Status: ITD runs a metered printing service which uses the ABS to deny service when the user is out of funds. We have had a good solution in place for the Macintosh for several years.

Changes since Last Year/Future: We are now implementing a SAMBA-based solution for the Wintel platform.


File Service:

ITD provide a central file system service (the Institutional File System or IFS) based on AFS with local modifications. We currently run 17 file servers with a current maximum size of 28 Gig. each. We have had a solution in place for Macintosh access of IFS for several years using translators which convert from AFP to IFS and back. We are now running 7 of these translators. We have a total of 63,608 users.

For protection groups, we made modifications to AFS to allow groups within groups; the code can handle infinite levels of hierarchy, but the database can't really handle more than 10-20. We currently run 3 database server machines, each one with a ka, vl, pt server. Changes to any are sent to the others immediately; changes require a pre-commit of 2 of the 3 server machines to go forward. These groups are used for courses, departments, and other groups including groups of subscribers to services (subscription service in some cases automatically adds entry to protection groups).

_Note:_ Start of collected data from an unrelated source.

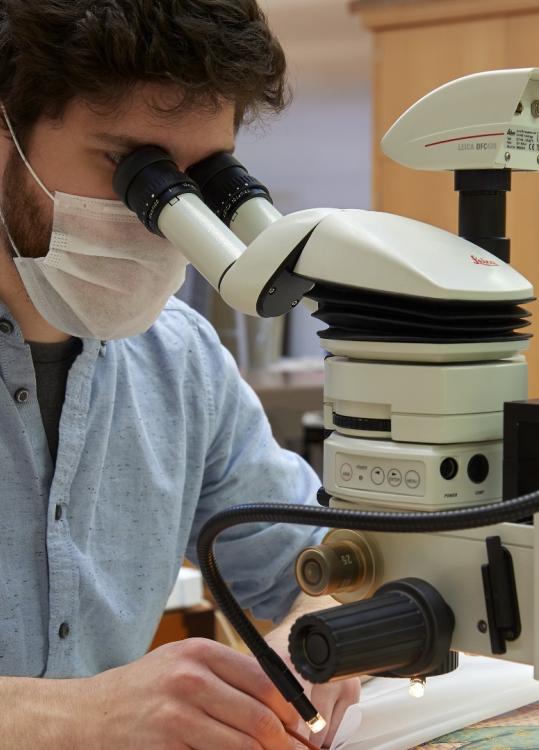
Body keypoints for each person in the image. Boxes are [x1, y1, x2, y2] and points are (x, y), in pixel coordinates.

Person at [0, 1, 360, 747]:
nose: (164, 217)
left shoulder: (182, 364)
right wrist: (72, 718)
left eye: (200, 179)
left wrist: (312, 648)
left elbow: (330, 570)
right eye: (129, 165)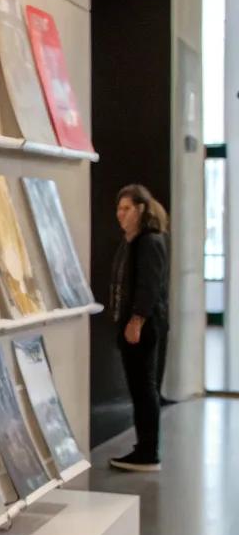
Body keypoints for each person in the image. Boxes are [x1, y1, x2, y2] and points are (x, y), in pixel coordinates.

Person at [108, 184, 170, 472]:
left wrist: (136, 321)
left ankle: (148, 452)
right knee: (139, 388)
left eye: (127, 208)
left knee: (144, 388)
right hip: (132, 326)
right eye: (119, 209)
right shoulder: (132, 241)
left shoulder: (149, 241)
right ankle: (143, 447)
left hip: (143, 327)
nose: (121, 214)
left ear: (141, 209)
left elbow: (149, 286)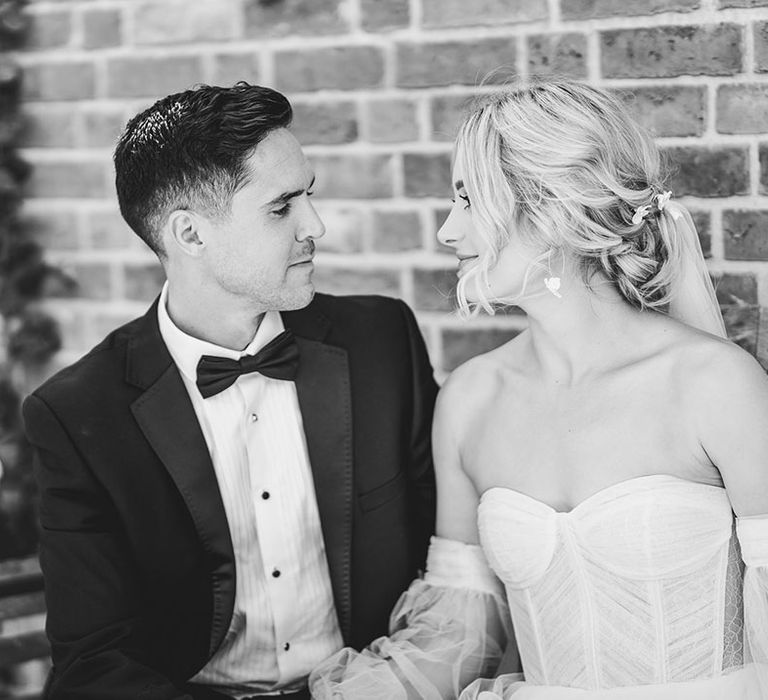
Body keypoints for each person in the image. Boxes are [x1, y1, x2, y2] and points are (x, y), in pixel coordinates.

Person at [308, 80, 768, 699]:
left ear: (548, 210)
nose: (448, 231)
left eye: (468, 200)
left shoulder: (716, 386)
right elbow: (459, 630)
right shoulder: (470, 400)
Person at [22, 82, 438, 700]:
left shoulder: (382, 343)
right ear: (190, 234)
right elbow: (96, 661)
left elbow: (444, 566)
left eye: (310, 197)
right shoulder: (78, 412)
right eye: (282, 207)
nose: (316, 225)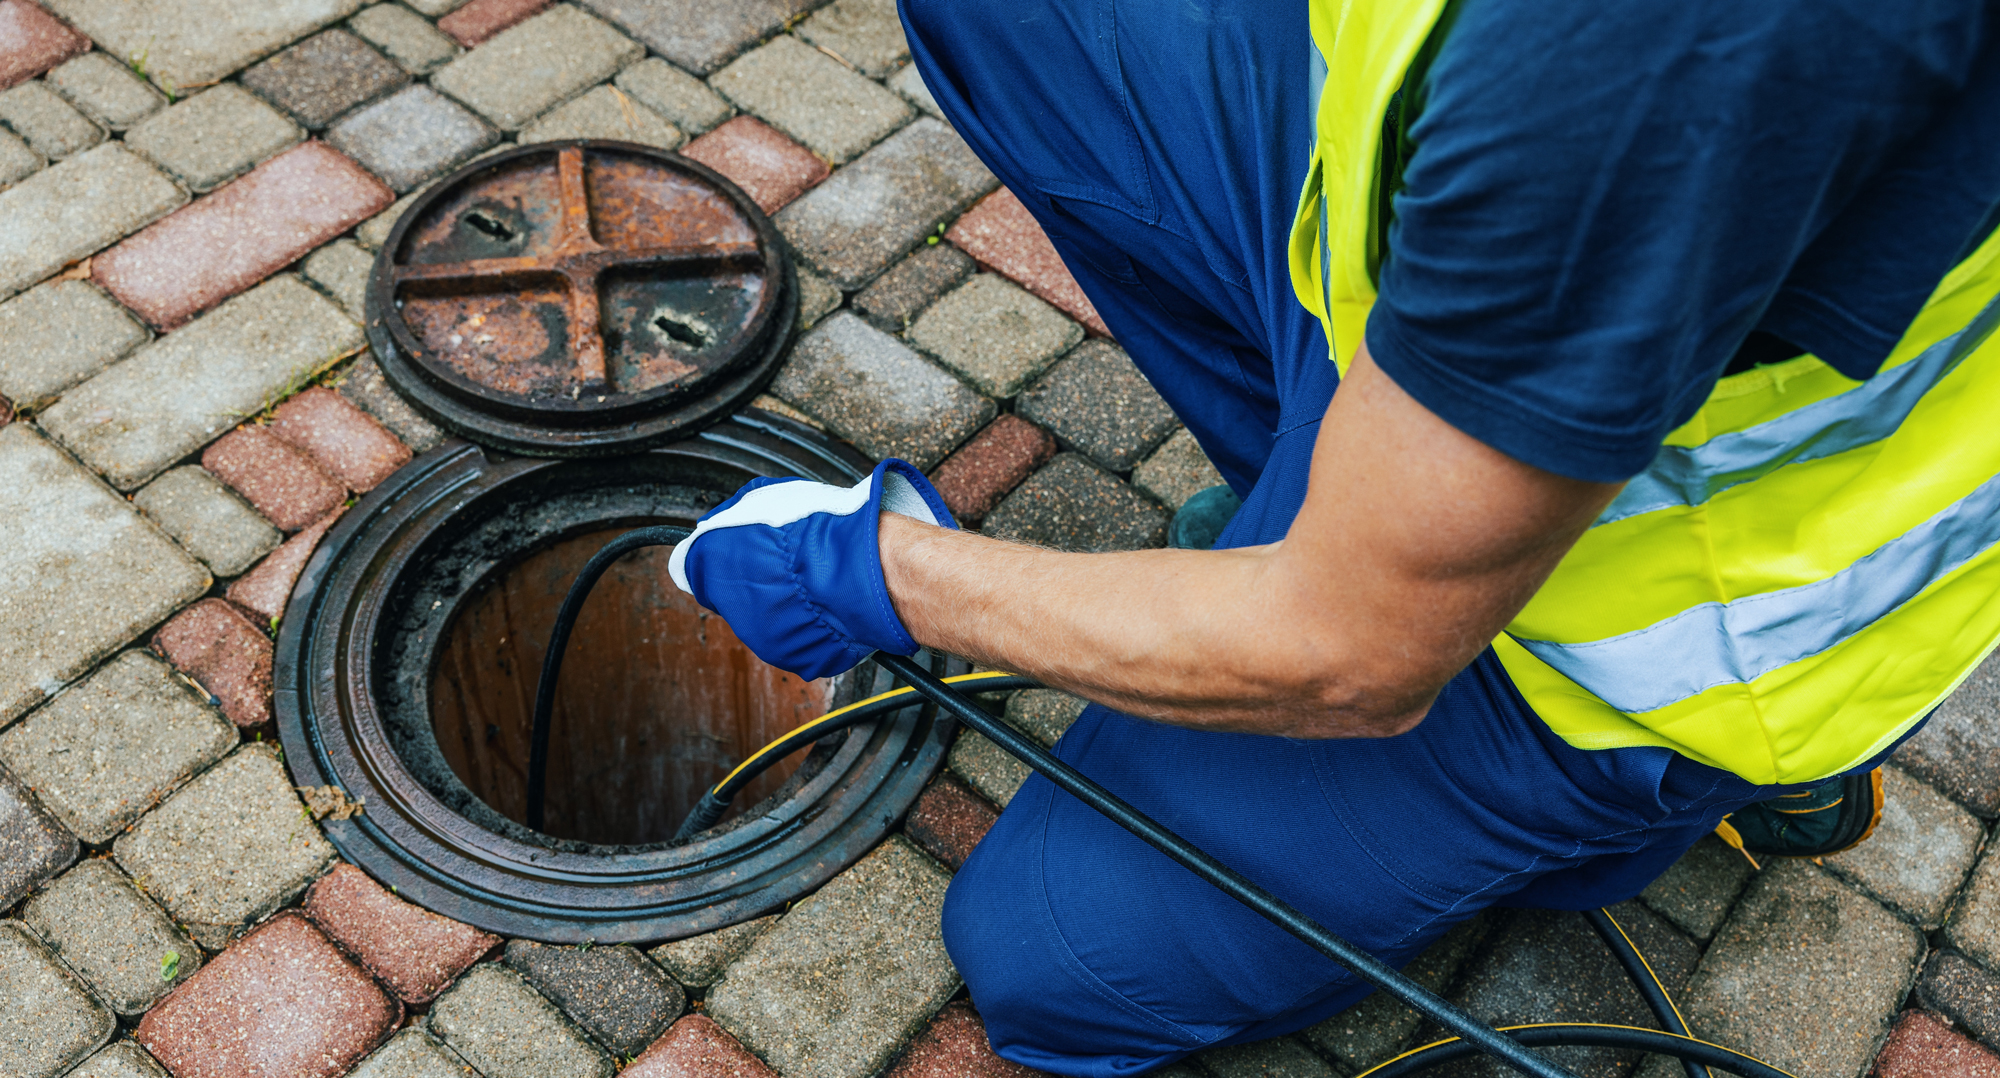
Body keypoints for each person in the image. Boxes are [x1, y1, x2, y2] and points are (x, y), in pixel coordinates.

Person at [669, 0, 2000, 1072]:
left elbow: (1347, 653)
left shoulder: (1657, 54)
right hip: (1460, 317)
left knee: (1050, 959)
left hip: (1627, 651)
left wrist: (882, 571)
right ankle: (1360, 514)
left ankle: (1640, 815)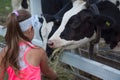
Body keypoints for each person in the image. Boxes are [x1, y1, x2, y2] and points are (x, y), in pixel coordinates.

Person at [0, 9, 58, 80]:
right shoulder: (38, 52)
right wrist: (55, 75)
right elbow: (47, 72)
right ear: (30, 29)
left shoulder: (4, 52)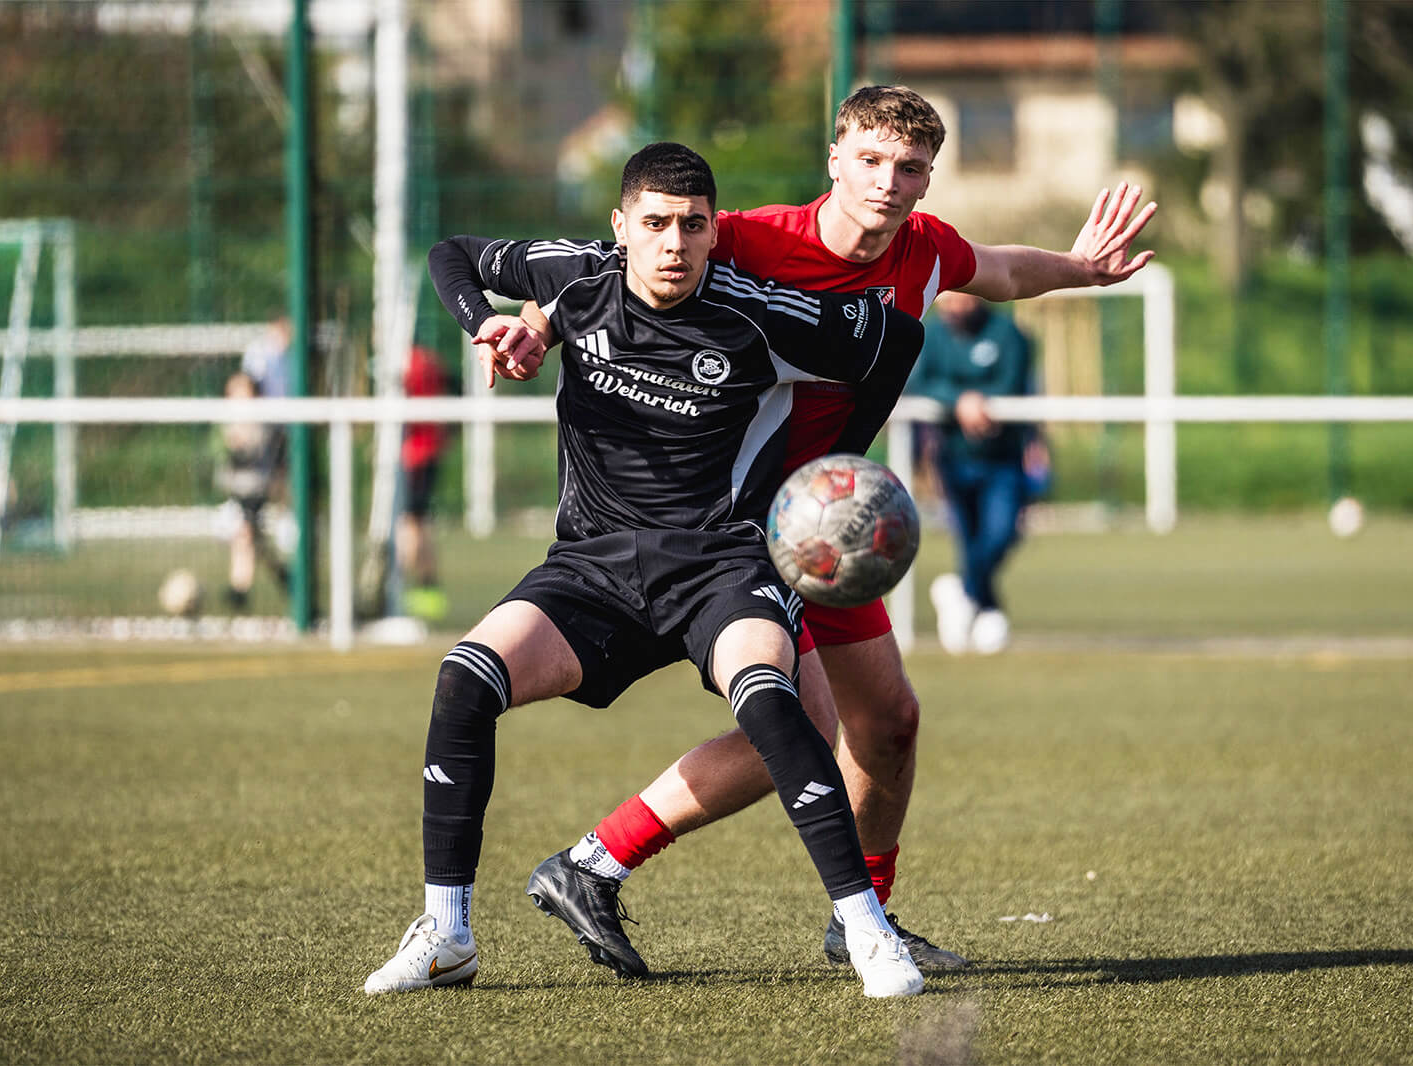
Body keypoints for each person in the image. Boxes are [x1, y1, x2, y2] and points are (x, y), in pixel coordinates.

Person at [485, 85, 1156, 977]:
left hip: (826, 523)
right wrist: (532, 325)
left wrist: (1080, 267)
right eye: (870, 161)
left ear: (927, 178)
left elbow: (998, 271)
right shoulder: (751, 238)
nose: (887, 182)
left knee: (887, 724)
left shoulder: (925, 250)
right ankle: (598, 863)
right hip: (735, 520)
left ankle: (851, 915)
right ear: (834, 158)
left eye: (909, 167)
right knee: (798, 728)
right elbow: (609, 266)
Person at [363, 142, 930, 999]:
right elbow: (452, 255)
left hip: (722, 561)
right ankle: (447, 935)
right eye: (656, 224)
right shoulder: (573, 280)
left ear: (714, 234)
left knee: (773, 699)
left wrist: (833, 467)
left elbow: (895, 338)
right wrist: (484, 319)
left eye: (694, 227)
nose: (675, 243)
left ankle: (867, 931)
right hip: (593, 564)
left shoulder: (761, 314)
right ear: (621, 227)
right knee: (465, 676)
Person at [909, 290, 1049, 654]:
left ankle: (962, 592)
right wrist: (961, 402)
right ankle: (988, 611)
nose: (954, 309)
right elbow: (920, 381)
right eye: (948, 303)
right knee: (969, 540)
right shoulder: (933, 335)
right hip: (953, 455)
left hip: (1003, 456)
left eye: (961, 301)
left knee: (1001, 534)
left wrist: (981, 403)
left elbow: (1013, 384)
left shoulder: (1008, 334)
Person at [215, 371, 290, 610]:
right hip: (236, 492)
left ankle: (239, 591)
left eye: (242, 392)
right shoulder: (225, 425)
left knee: (245, 536)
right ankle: (285, 577)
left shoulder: (263, 425)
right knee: (253, 543)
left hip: (257, 491)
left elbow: (266, 455)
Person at [398, 344, 452, 623]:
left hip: (416, 454)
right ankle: (424, 586)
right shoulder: (431, 360)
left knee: (412, 522)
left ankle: (412, 585)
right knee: (418, 521)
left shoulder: (411, 365)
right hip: (427, 450)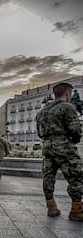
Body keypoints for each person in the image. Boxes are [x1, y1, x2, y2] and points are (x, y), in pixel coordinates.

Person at [36, 82, 83, 221]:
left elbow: (39, 132)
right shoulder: (67, 107)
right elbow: (75, 129)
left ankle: (52, 208)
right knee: (77, 176)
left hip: (47, 146)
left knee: (48, 177)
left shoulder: (42, 111)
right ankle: (77, 210)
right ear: (67, 93)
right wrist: (74, 139)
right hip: (63, 145)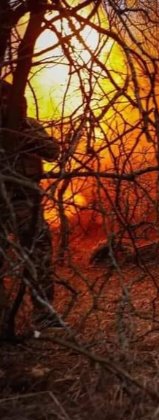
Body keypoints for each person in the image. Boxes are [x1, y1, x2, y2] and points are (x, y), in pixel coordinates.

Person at [0, 80, 61, 330]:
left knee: (39, 252)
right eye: (1, 100)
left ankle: (43, 313)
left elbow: (52, 151)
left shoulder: (30, 125)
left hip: (26, 200)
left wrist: (22, 132)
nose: (6, 105)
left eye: (10, 100)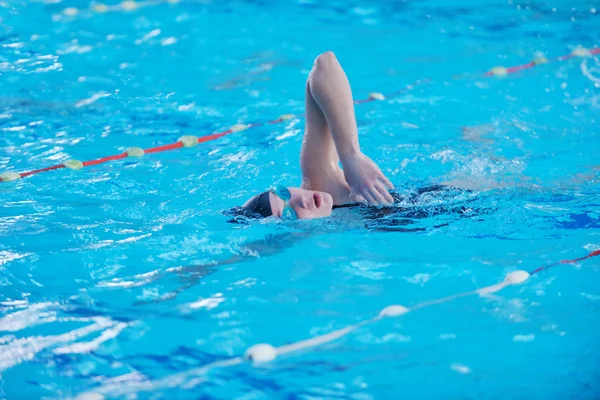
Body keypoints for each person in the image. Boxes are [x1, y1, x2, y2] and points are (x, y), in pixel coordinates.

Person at [238, 51, 396, 221]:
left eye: (284, 193)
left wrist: (351, 156)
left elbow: (325, 64)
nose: (301, 200)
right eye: (288, 214)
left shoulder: (323, 186)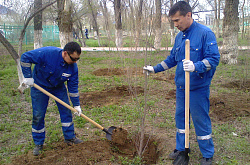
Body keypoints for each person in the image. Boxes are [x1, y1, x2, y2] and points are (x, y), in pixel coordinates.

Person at [143, 1, 220, 165]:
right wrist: (155, 69)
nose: (175, 24)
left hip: (198, 88)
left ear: (189, 15)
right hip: (181, 87)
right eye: (173, 21)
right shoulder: (179, 37)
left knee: (200, 120)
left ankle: (207, 154)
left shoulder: (205, 33)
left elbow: (214, 59)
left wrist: (195, 66)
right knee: (180, 119)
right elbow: (172, 59)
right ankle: (182, 149)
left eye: (177, 20)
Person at [20, 42, 83, 156]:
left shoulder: (73, 68)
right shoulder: (47, 53)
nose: (75, 62)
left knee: (66, 111)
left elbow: (73, 88)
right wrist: (28, 77)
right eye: (73, 59)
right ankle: (38, 143)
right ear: (65, 53)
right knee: (38, 115)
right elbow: (25, 57)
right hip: (39, 86)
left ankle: (70, 138)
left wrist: (76, 105)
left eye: (77, 59)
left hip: (58, 87)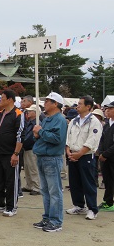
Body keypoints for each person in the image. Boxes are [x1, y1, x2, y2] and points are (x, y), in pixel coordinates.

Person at [0, 89, 24, 217]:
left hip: (11, 153)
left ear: (10, 100)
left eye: (2, 98)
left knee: (11, 180)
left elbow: (20, 135)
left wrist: (16, 153)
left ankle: (11, 206)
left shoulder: (18, 114)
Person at [32, 92, 68, 232]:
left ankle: (56, 221)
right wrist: (37, 134)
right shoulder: (47, 119)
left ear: (55, 104)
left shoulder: (59, 119)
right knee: (46, 191)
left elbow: (57, 139)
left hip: (52, 158)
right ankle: (47, 218)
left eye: (47, 101)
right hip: (42, 156)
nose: (45, 103)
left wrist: (39, 132)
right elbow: (40, 136)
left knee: (54, 191)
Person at [65, 95, 102, 220]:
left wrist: (80, 153)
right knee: (74, 182)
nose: (77, 106)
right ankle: (79, 205)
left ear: (88, 106)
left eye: (80, 104)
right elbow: (68, 137)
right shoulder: (74, 120)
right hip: (73, 154)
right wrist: (68, 151)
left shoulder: (94, 122)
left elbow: (93, 140)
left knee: (88, 183)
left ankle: (92, 209)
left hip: (86, 156)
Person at [21, 104, 41, 195]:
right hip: (27, 147)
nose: (28, 112)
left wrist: (23, 142)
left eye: (30, 111)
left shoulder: (36, 123)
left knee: (33, 168)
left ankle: (36, 187)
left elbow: (31, 137)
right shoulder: (30, 122)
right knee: (28, 167)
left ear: (35, 113)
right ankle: (29, 185)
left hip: (32, 148)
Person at [98, 101, 114, 211]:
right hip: (105, 158)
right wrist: (100, 152)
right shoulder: (107, 124)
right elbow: (102, 140)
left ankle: (109, 202)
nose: (107, 111)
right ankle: (108, 201)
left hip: (111, 157)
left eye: (110, 109)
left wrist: (105, 154)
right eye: (106, 109)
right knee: (107, 180)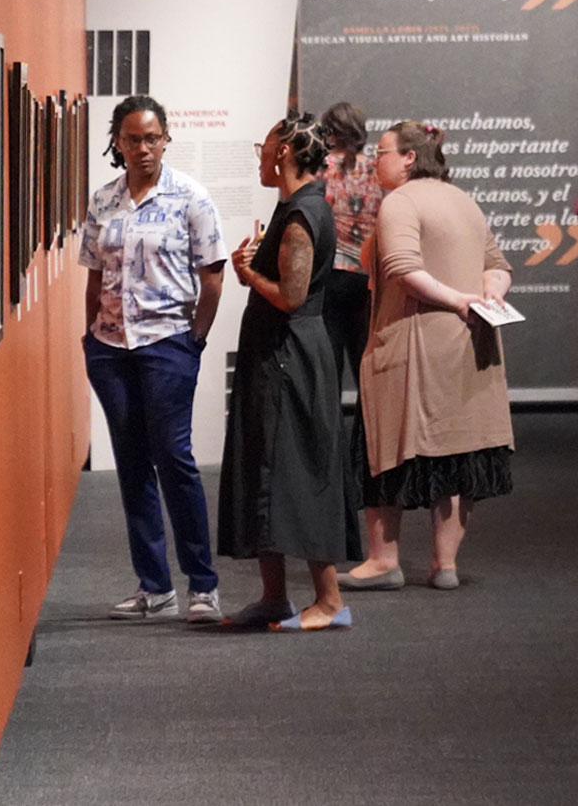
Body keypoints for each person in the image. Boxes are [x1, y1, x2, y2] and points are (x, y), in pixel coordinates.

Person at [338, 121, 514, 593]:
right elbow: (497, 267)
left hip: (412, 346)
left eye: (383, 153)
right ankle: (445, 564)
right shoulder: (464, 200)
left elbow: (401, 268)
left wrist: (459, 300)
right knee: (461, 452)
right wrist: (487, 296)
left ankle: (383, 560)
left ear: (409, 158)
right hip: (469, 346)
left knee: (386, 449)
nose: (376, 161)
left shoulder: (401, 201)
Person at [79, 95, 227, 621]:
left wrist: (197, 338)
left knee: (176, 460)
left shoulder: (191, 197)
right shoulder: (103, 201)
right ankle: (155, 587)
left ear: (166, 139)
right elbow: (94, 273)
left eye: (153, 138)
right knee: (132, 464)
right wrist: (90, 337)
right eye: (133, 139)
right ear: (116, 142)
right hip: (112, 348)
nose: (144, 148)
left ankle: (202, 586)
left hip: (168, 344)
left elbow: (212, 275)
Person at [218, 111, 361, 631]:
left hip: (290, 355)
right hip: (280, 351)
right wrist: (255, 269)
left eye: (263, 145)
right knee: (264, 466)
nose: (259, 154)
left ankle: (329, 601)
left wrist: (250, 274)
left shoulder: (301, 215)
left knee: (298, 469)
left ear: (282, 152)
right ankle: (274, 596)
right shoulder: (293, 209)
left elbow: (291, 296)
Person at [318, 102, 382, 389]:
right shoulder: (377, 169)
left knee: (329, 364)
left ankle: (330, 433)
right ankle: (369, 433)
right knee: (365, 363)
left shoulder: (321, 169)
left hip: (330, 273)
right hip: (367, 275)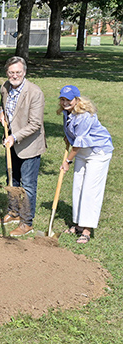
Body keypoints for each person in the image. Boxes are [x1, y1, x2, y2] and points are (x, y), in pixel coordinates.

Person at [0, 56, 46, 236]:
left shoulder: (35, 92)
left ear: (24, 72)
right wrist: (2, 113)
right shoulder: (5, 87)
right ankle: (14, 213)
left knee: (28, 185)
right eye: (11, 72)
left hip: (29, 144)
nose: (14, 75)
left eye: (18, 72)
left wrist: (14, 137)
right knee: (13, 180)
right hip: (12, 143)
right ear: (6, 72)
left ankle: (26, 222)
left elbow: (35, 124)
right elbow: (4, 105)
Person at [57, 85, 114, 244]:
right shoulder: (66, 112)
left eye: (68, 99)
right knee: (78, 187)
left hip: (97, 152)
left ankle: (87, 230)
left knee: (90, 189)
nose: (65, 102)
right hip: (82, 152)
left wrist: (67, 161)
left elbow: (79, 143)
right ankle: (78, 224)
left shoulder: (84, 116)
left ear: (77, 99)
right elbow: (73, 135)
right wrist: (68, 136)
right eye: (62, 99)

Changes since Last Year/Future: We have been working on stabilizing the services. We are now implementing a SAMBA-based solution for Wintel access to IFS. Still in the decision stage is whether or not we'll use the native TransArc client for NT.

Public Sites:

Moving to NT workstation for the Fall.


Negotiating a site license agreement to replacement the 8 year old agreement we have been operating under. Oracle is the underpinning of our client-server administrative applications replacement effort (called M-Pathways).


Looking at Netscape IMAP server; hoping to move to IMAP4 this summer/fall.